AbstractThis paper provides evidence that China's system of tax revenue sharing is an important explanation for differences in the rate of sewage treatment plant construction among its cities. As a result of the 1994 tax reform, Chinese cities retained different shares of their value-added tax (VAT). Exploiting the persistence of this sharing system, we use the VAT share in 1995 as an instrument for the present fiscal incentives. We find that a 10 percentage point increase in the VAT sharing rate resulted in a 13.8% increase in the construction of sewage treatment capacity. This result suggests that fiscal incentives can play an important role in the provision of pollution-reducing infrastructure.
China relies considerably on surface water, but water in the majority of the country’s rivers is not fit for consumption—and the health impacts from water pollution are costly. Yet the construction of sewage treatment facilities varies dramatically throughout China. Some cities have constructed many plants, while others have not.
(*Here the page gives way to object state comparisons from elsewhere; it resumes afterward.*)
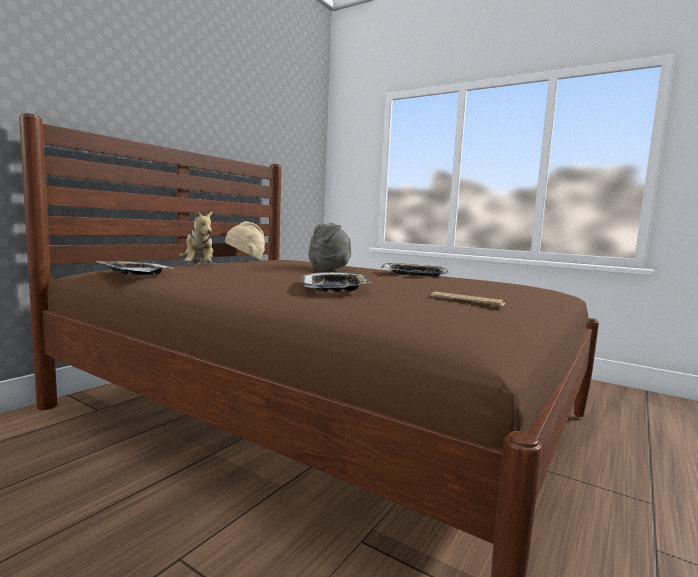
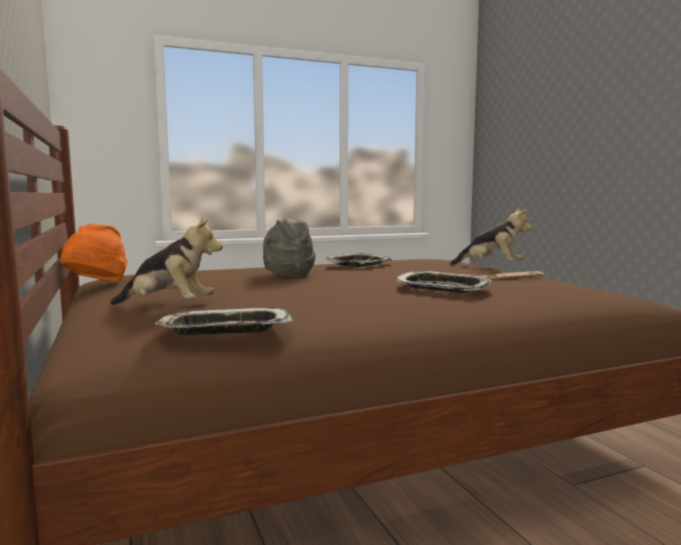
camera: 55 degrees left, 0 degrees up
beige hat [225,221,265,260] -> orange hat [61,224,127,281]
none -> plush toy [450,207,533,265]

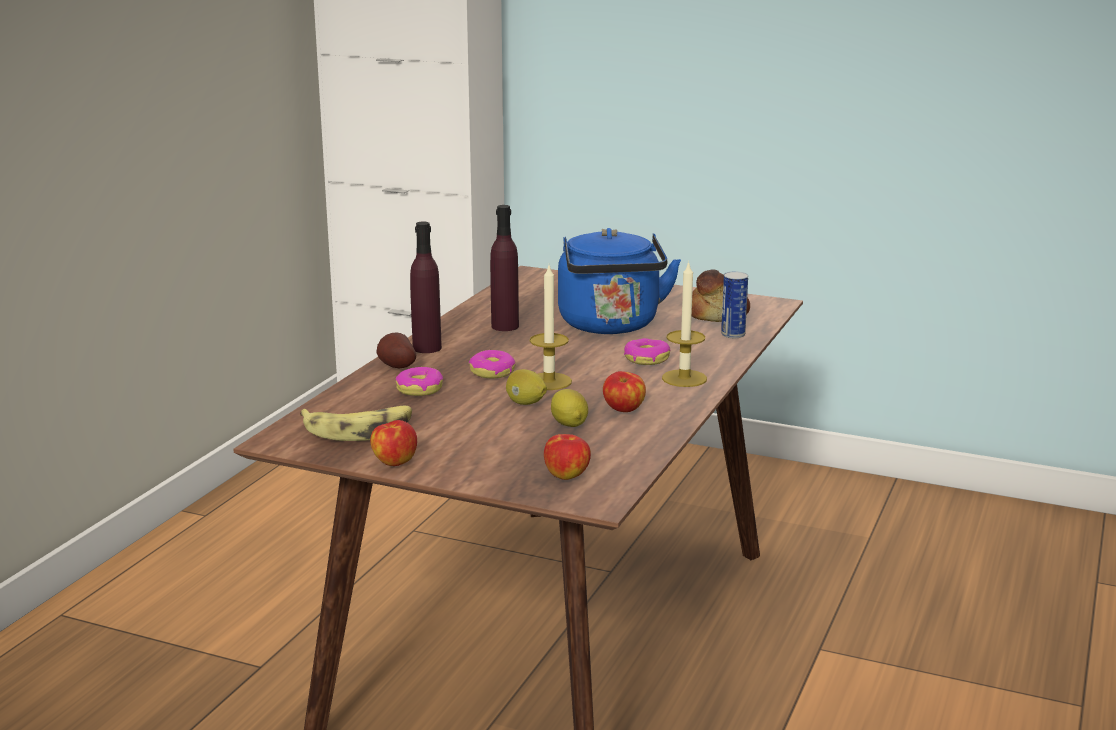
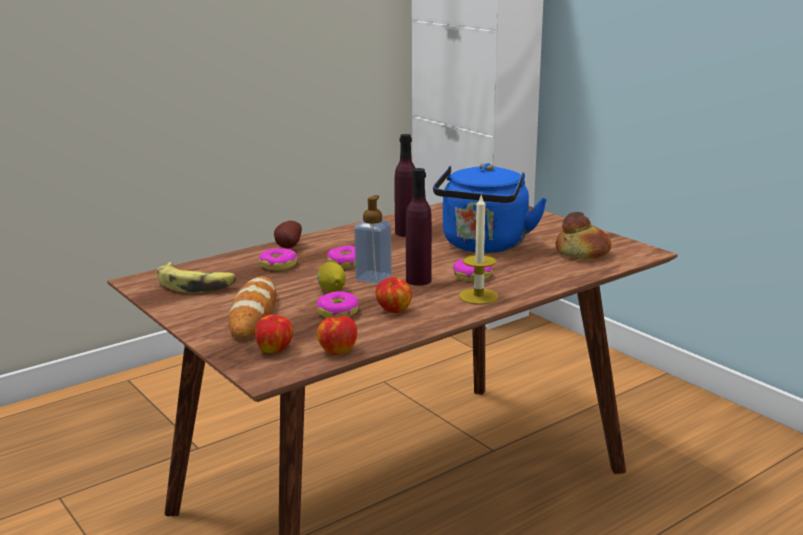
camera: 30 degrees right, 0 degrees up
apple [370,420,417,466] -> apple moved to [317,316,357,355]
purple bottle [410,222,442,353] -> purple bottle moved to [406,168,432,286]
candle [530,266,572,390] -> soap dispenser [354,195,392,284]
lemon [551,389,588,427] -> donut [317,291,359,318]
can [721,271,748,338] -> none
none -> bread [229,276,276,338]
According to research by RFF Fellow Anthony Liu and coauthor Junjie Zhang, fiscal incentives—specifically, China’s tax sharing system—have a key role to play in the provision of sewage treatment infrastructure. In a new RFF discussion paper, “Environmental Infrastructure in China and Fiscal Incentives,” they note:
“Under China's tax sharing system, some cities are allowed to keep high shares of their value-added tax (VAT), while others keep relatively small shares. Since the VAT is levied on industrial activity, we hypothesize that cities that received relatively high shares were incentivized to direct financial resources toward activities that directly boosted the industrial tax base. One attractive form of investment is the construction of additional infrastructure in the form of sewage treatment capacity. Government officials in China widely believe that providing infrastructure is an important strategy to attract new industrial businesses and expand their tax base.”
Liu and Zhang’s method sheds new light on China’s system of city-level fiscal incentives, tying them to city-level outcomes. They find that cities react to higher value-added tax (VAT) sharing ratios by expanding sewage treatment capacity. During 2002 to 2008, a 10 percentage point increase in the VAT sharing ratio translated to 13.8 percent more growth in sewage treatment capacity.